Cara smiled as she hung up. She was busy, sure, but there was a lot to be said for coming home after a hard day of work to supper cooking on the stove.
While she enjoyed cooking, many of her suppers back in Vancouver consisted of pizza or a bowl of cereal in front of the television. Hardly nutritious, despite the claims of the cereal manufacturers.
Cara made the last turn up the winding road leading to the ranch. She allowed herself a quick look at the mountains edging the fields. The bright spring sun turned the snowcapped peaks a brilliant white, creating a sharp relief against the achingly blue sky.
When she and Nicholas were dating, they seldom came to the ranch. This suited Cara just fine. Every time she came, she received the silent treatment from Nicholas’s father, which created a heavy discomfort. Cara knew Nicholas’s father didn’t approve of her, though she was never exactly sure why.
All she knew was each time she saw Dale he glowered at her from beneath his heavy brows and said nothing at all.
So she and Nicholas usually went to a movie, hung out at her uncle and aunt’s place or visited Nicholas’s best friend, Lorne Hughes.
So when she found out the call came from Dale Chapman, she was already dreading the visit, and running late just made it more so.

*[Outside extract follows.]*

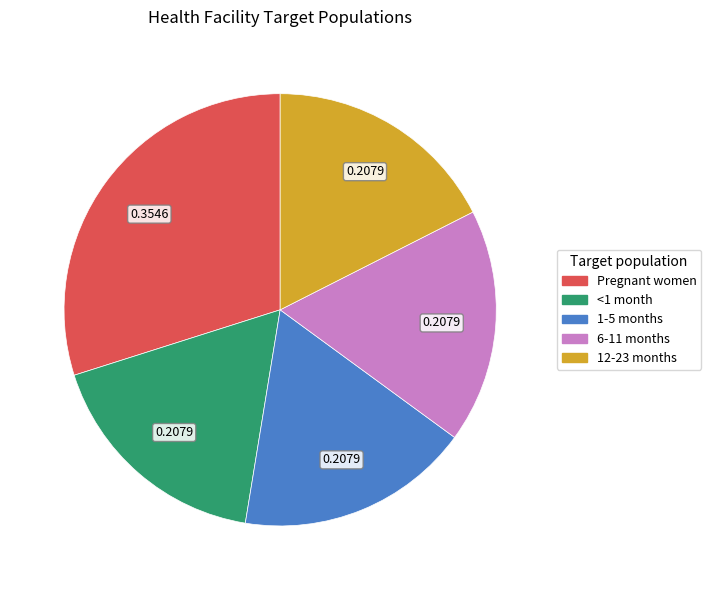

Does any single category account for the majority?

No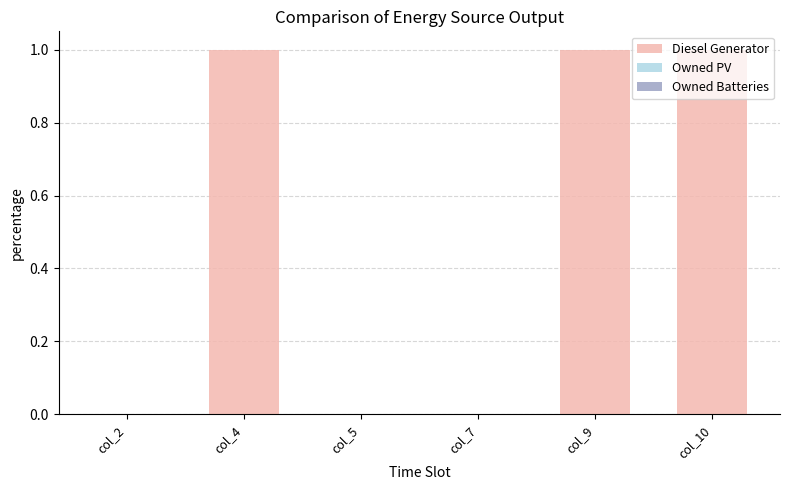

True or false: the data shows 0 at col_4.

False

She parked the car and, as she got out, she heard Dale Chapman speaking.
She grabbed a container with the supplies she thought she might need out of the trunk of the car. Then she headed around the barn to the corrals, following the sound of Mr. Chapman’s voice.
Dale was holding the horse’s head, talking in an unfamiliar gentle tone to his horse.
Just for a moment, Cara was caught unawares. She wasn’t used to gentleness from Dale Chapman in any form.
“Good morning, Dale. Sorry I’m late.”
His cowboy hat was pulled low on his head, shading his eyes, but when he looked up, his mouth was set in grim lines.
“I came as soon as I could.” Cara knew trying to explain to him about unexpected problems with her previous case would be a waste of time.
Cara set the kit down in what seemed to be a safe place, pulled a pair of latex gloves out and slipped them on as she walked toward the horse.
She knew from the phone call that Dale had found the animal with a stick puncturing the muscles of its leg.
From here she could see the stick hanging down between his front legs. As she bent over to get a closer took, her mind skimmed frantically through her anatomy lessons, trying to picture which muscles the stick could have injured.
Watching the horse to gauge its reaction, she gently touched the leg, feeling for heat. But he didn’t flinch.
“When did this happen?” she asked, looking up at the wound. There was surprising little blood on the stick, which led her to believe it hadn’t punctured anything important.
“Um…let’s see…” Mr. Chapman hesitated, as if trying to recall.
“I found Duke this morning in the new pasture.”
The deep voice behind her reverberated across her senses. Then Nicholas crouched down beside her and she caught the scent of hay and the faintest hint of soap and aftershave.
She couldn’t stop the quick flashback to another time when she was at the ranch watching her uncle working on one of Nicholas’s horses. It was the first time she met him.